Saliamo anche noi verso le cime più alte che si possono visitare, in mezzo a torri che non smettono di crescere, gru, e ancora statue e decorazioni altrimenti non percepibili da occhio umano. Un monaco folle Gaudì. La sua morte mi ricorda quella di Billie Holiday: lei non fu curata perché nera, lui perché quando finì sotto a una carrozza, nessuno riconobbe che era l’architetto più amato in città e i soccorsi furono lenti. Pensavano fosse un barbone.
Quando si arriva in cima a un’altezza di per sé vertiginosa, ci si accorge che le torri in costruzione lo sono quasi altrettanto. Difficile mantenere il senso delle proporzioni. C’è tutta la città davanti: dall’insulso cetriolo fallico che domina il paesaggio, alla pianta a manzanas che arriva fino al mare.

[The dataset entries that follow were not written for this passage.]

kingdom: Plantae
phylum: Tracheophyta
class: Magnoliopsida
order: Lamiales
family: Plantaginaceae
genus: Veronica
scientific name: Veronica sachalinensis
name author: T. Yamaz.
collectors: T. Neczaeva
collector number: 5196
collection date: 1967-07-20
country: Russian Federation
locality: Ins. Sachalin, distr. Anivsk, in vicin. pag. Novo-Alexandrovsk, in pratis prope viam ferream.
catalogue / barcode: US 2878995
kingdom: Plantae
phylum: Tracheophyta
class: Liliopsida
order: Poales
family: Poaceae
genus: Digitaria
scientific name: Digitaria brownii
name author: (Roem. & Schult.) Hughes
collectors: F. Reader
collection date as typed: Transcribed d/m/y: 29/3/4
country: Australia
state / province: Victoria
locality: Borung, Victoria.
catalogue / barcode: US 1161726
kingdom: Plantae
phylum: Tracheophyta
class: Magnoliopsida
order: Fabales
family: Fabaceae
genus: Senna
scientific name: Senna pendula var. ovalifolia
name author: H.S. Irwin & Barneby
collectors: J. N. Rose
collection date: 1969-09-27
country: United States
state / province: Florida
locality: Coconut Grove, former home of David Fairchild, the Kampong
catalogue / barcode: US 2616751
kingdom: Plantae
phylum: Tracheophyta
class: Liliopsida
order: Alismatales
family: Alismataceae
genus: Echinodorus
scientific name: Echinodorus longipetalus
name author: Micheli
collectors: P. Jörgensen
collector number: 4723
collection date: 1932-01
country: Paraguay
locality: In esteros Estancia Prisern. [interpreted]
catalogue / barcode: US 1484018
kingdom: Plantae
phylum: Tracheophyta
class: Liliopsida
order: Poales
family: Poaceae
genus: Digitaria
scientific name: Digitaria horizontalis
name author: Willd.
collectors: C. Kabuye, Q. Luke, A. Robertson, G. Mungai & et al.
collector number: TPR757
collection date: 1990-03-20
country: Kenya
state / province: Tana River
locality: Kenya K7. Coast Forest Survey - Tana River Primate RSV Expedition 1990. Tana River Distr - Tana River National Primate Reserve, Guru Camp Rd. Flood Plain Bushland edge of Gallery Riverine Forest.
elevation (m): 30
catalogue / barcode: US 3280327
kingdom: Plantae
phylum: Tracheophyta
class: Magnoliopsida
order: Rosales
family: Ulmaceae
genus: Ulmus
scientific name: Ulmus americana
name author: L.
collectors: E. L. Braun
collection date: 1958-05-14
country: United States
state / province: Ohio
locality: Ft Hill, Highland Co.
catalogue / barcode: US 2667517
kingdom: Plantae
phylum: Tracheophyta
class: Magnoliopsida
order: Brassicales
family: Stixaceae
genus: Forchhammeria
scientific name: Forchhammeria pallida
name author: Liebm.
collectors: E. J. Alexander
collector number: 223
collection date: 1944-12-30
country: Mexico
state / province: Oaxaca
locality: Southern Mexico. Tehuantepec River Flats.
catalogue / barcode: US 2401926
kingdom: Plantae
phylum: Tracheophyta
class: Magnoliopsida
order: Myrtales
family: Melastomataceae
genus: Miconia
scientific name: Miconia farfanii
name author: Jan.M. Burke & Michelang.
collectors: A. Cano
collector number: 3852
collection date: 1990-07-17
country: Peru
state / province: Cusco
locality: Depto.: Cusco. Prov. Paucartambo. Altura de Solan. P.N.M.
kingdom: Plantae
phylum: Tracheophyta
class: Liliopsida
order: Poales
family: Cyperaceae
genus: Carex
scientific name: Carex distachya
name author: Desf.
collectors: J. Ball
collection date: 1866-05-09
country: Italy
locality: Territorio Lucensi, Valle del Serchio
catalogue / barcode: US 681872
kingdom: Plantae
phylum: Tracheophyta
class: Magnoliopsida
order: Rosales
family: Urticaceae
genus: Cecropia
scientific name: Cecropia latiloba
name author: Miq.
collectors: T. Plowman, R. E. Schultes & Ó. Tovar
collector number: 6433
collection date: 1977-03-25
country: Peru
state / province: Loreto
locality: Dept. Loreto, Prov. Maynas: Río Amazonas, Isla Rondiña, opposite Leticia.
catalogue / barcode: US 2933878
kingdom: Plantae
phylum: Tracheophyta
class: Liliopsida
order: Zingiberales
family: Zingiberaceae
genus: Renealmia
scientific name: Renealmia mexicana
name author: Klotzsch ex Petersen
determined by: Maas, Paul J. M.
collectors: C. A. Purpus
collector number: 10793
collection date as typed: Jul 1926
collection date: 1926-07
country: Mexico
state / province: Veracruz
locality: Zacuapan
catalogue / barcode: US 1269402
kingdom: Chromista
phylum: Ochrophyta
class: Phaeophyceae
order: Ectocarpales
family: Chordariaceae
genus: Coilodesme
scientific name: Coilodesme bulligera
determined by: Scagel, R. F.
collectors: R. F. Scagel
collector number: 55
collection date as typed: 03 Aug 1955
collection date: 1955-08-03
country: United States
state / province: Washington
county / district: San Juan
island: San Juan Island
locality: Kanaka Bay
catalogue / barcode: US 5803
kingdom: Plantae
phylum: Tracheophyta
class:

Quando si scende le sorprese non sono ancora finite, perché Gaudì aveva trovato il tempo – non so come, non so quando – di disegnare anche la scuola per i figli degli operai del cantiere: una casina proprio accanto alla basilica, con il tetto ondulato, un’opera d’arte anch’essa (doveva essere una scuola fichissima con le lezioni di geografia all’aperto, in cui si riproducevano i continenti con gli oceani e le catene montuose in giardino: altro che video 3D). Oggi nelle ex aule ci sono alcuni modelli degli studi sui pesi per le volte (appendeva sacchi a degli spaghi), delle colonne semitornite e i pochi resti dei suoi plastici minuziosi, purtroppo distrutti dagli anarchici nel ‘36.
Per me è il posto più bello del mondo. Forse non lo scambierei solo con la Basilica di S. Francesco ad Assisi.
Pranzo-merenda da Laie, a Pau Claris 85. Sopra un intero piano bistrot, con terrazza attrezzata anche per i pomeriggi meno tiepidi, sotto una bella libreria. Ambiente molto accogliente e rilassante e un intero reparto su Gaudì e il Modernismo.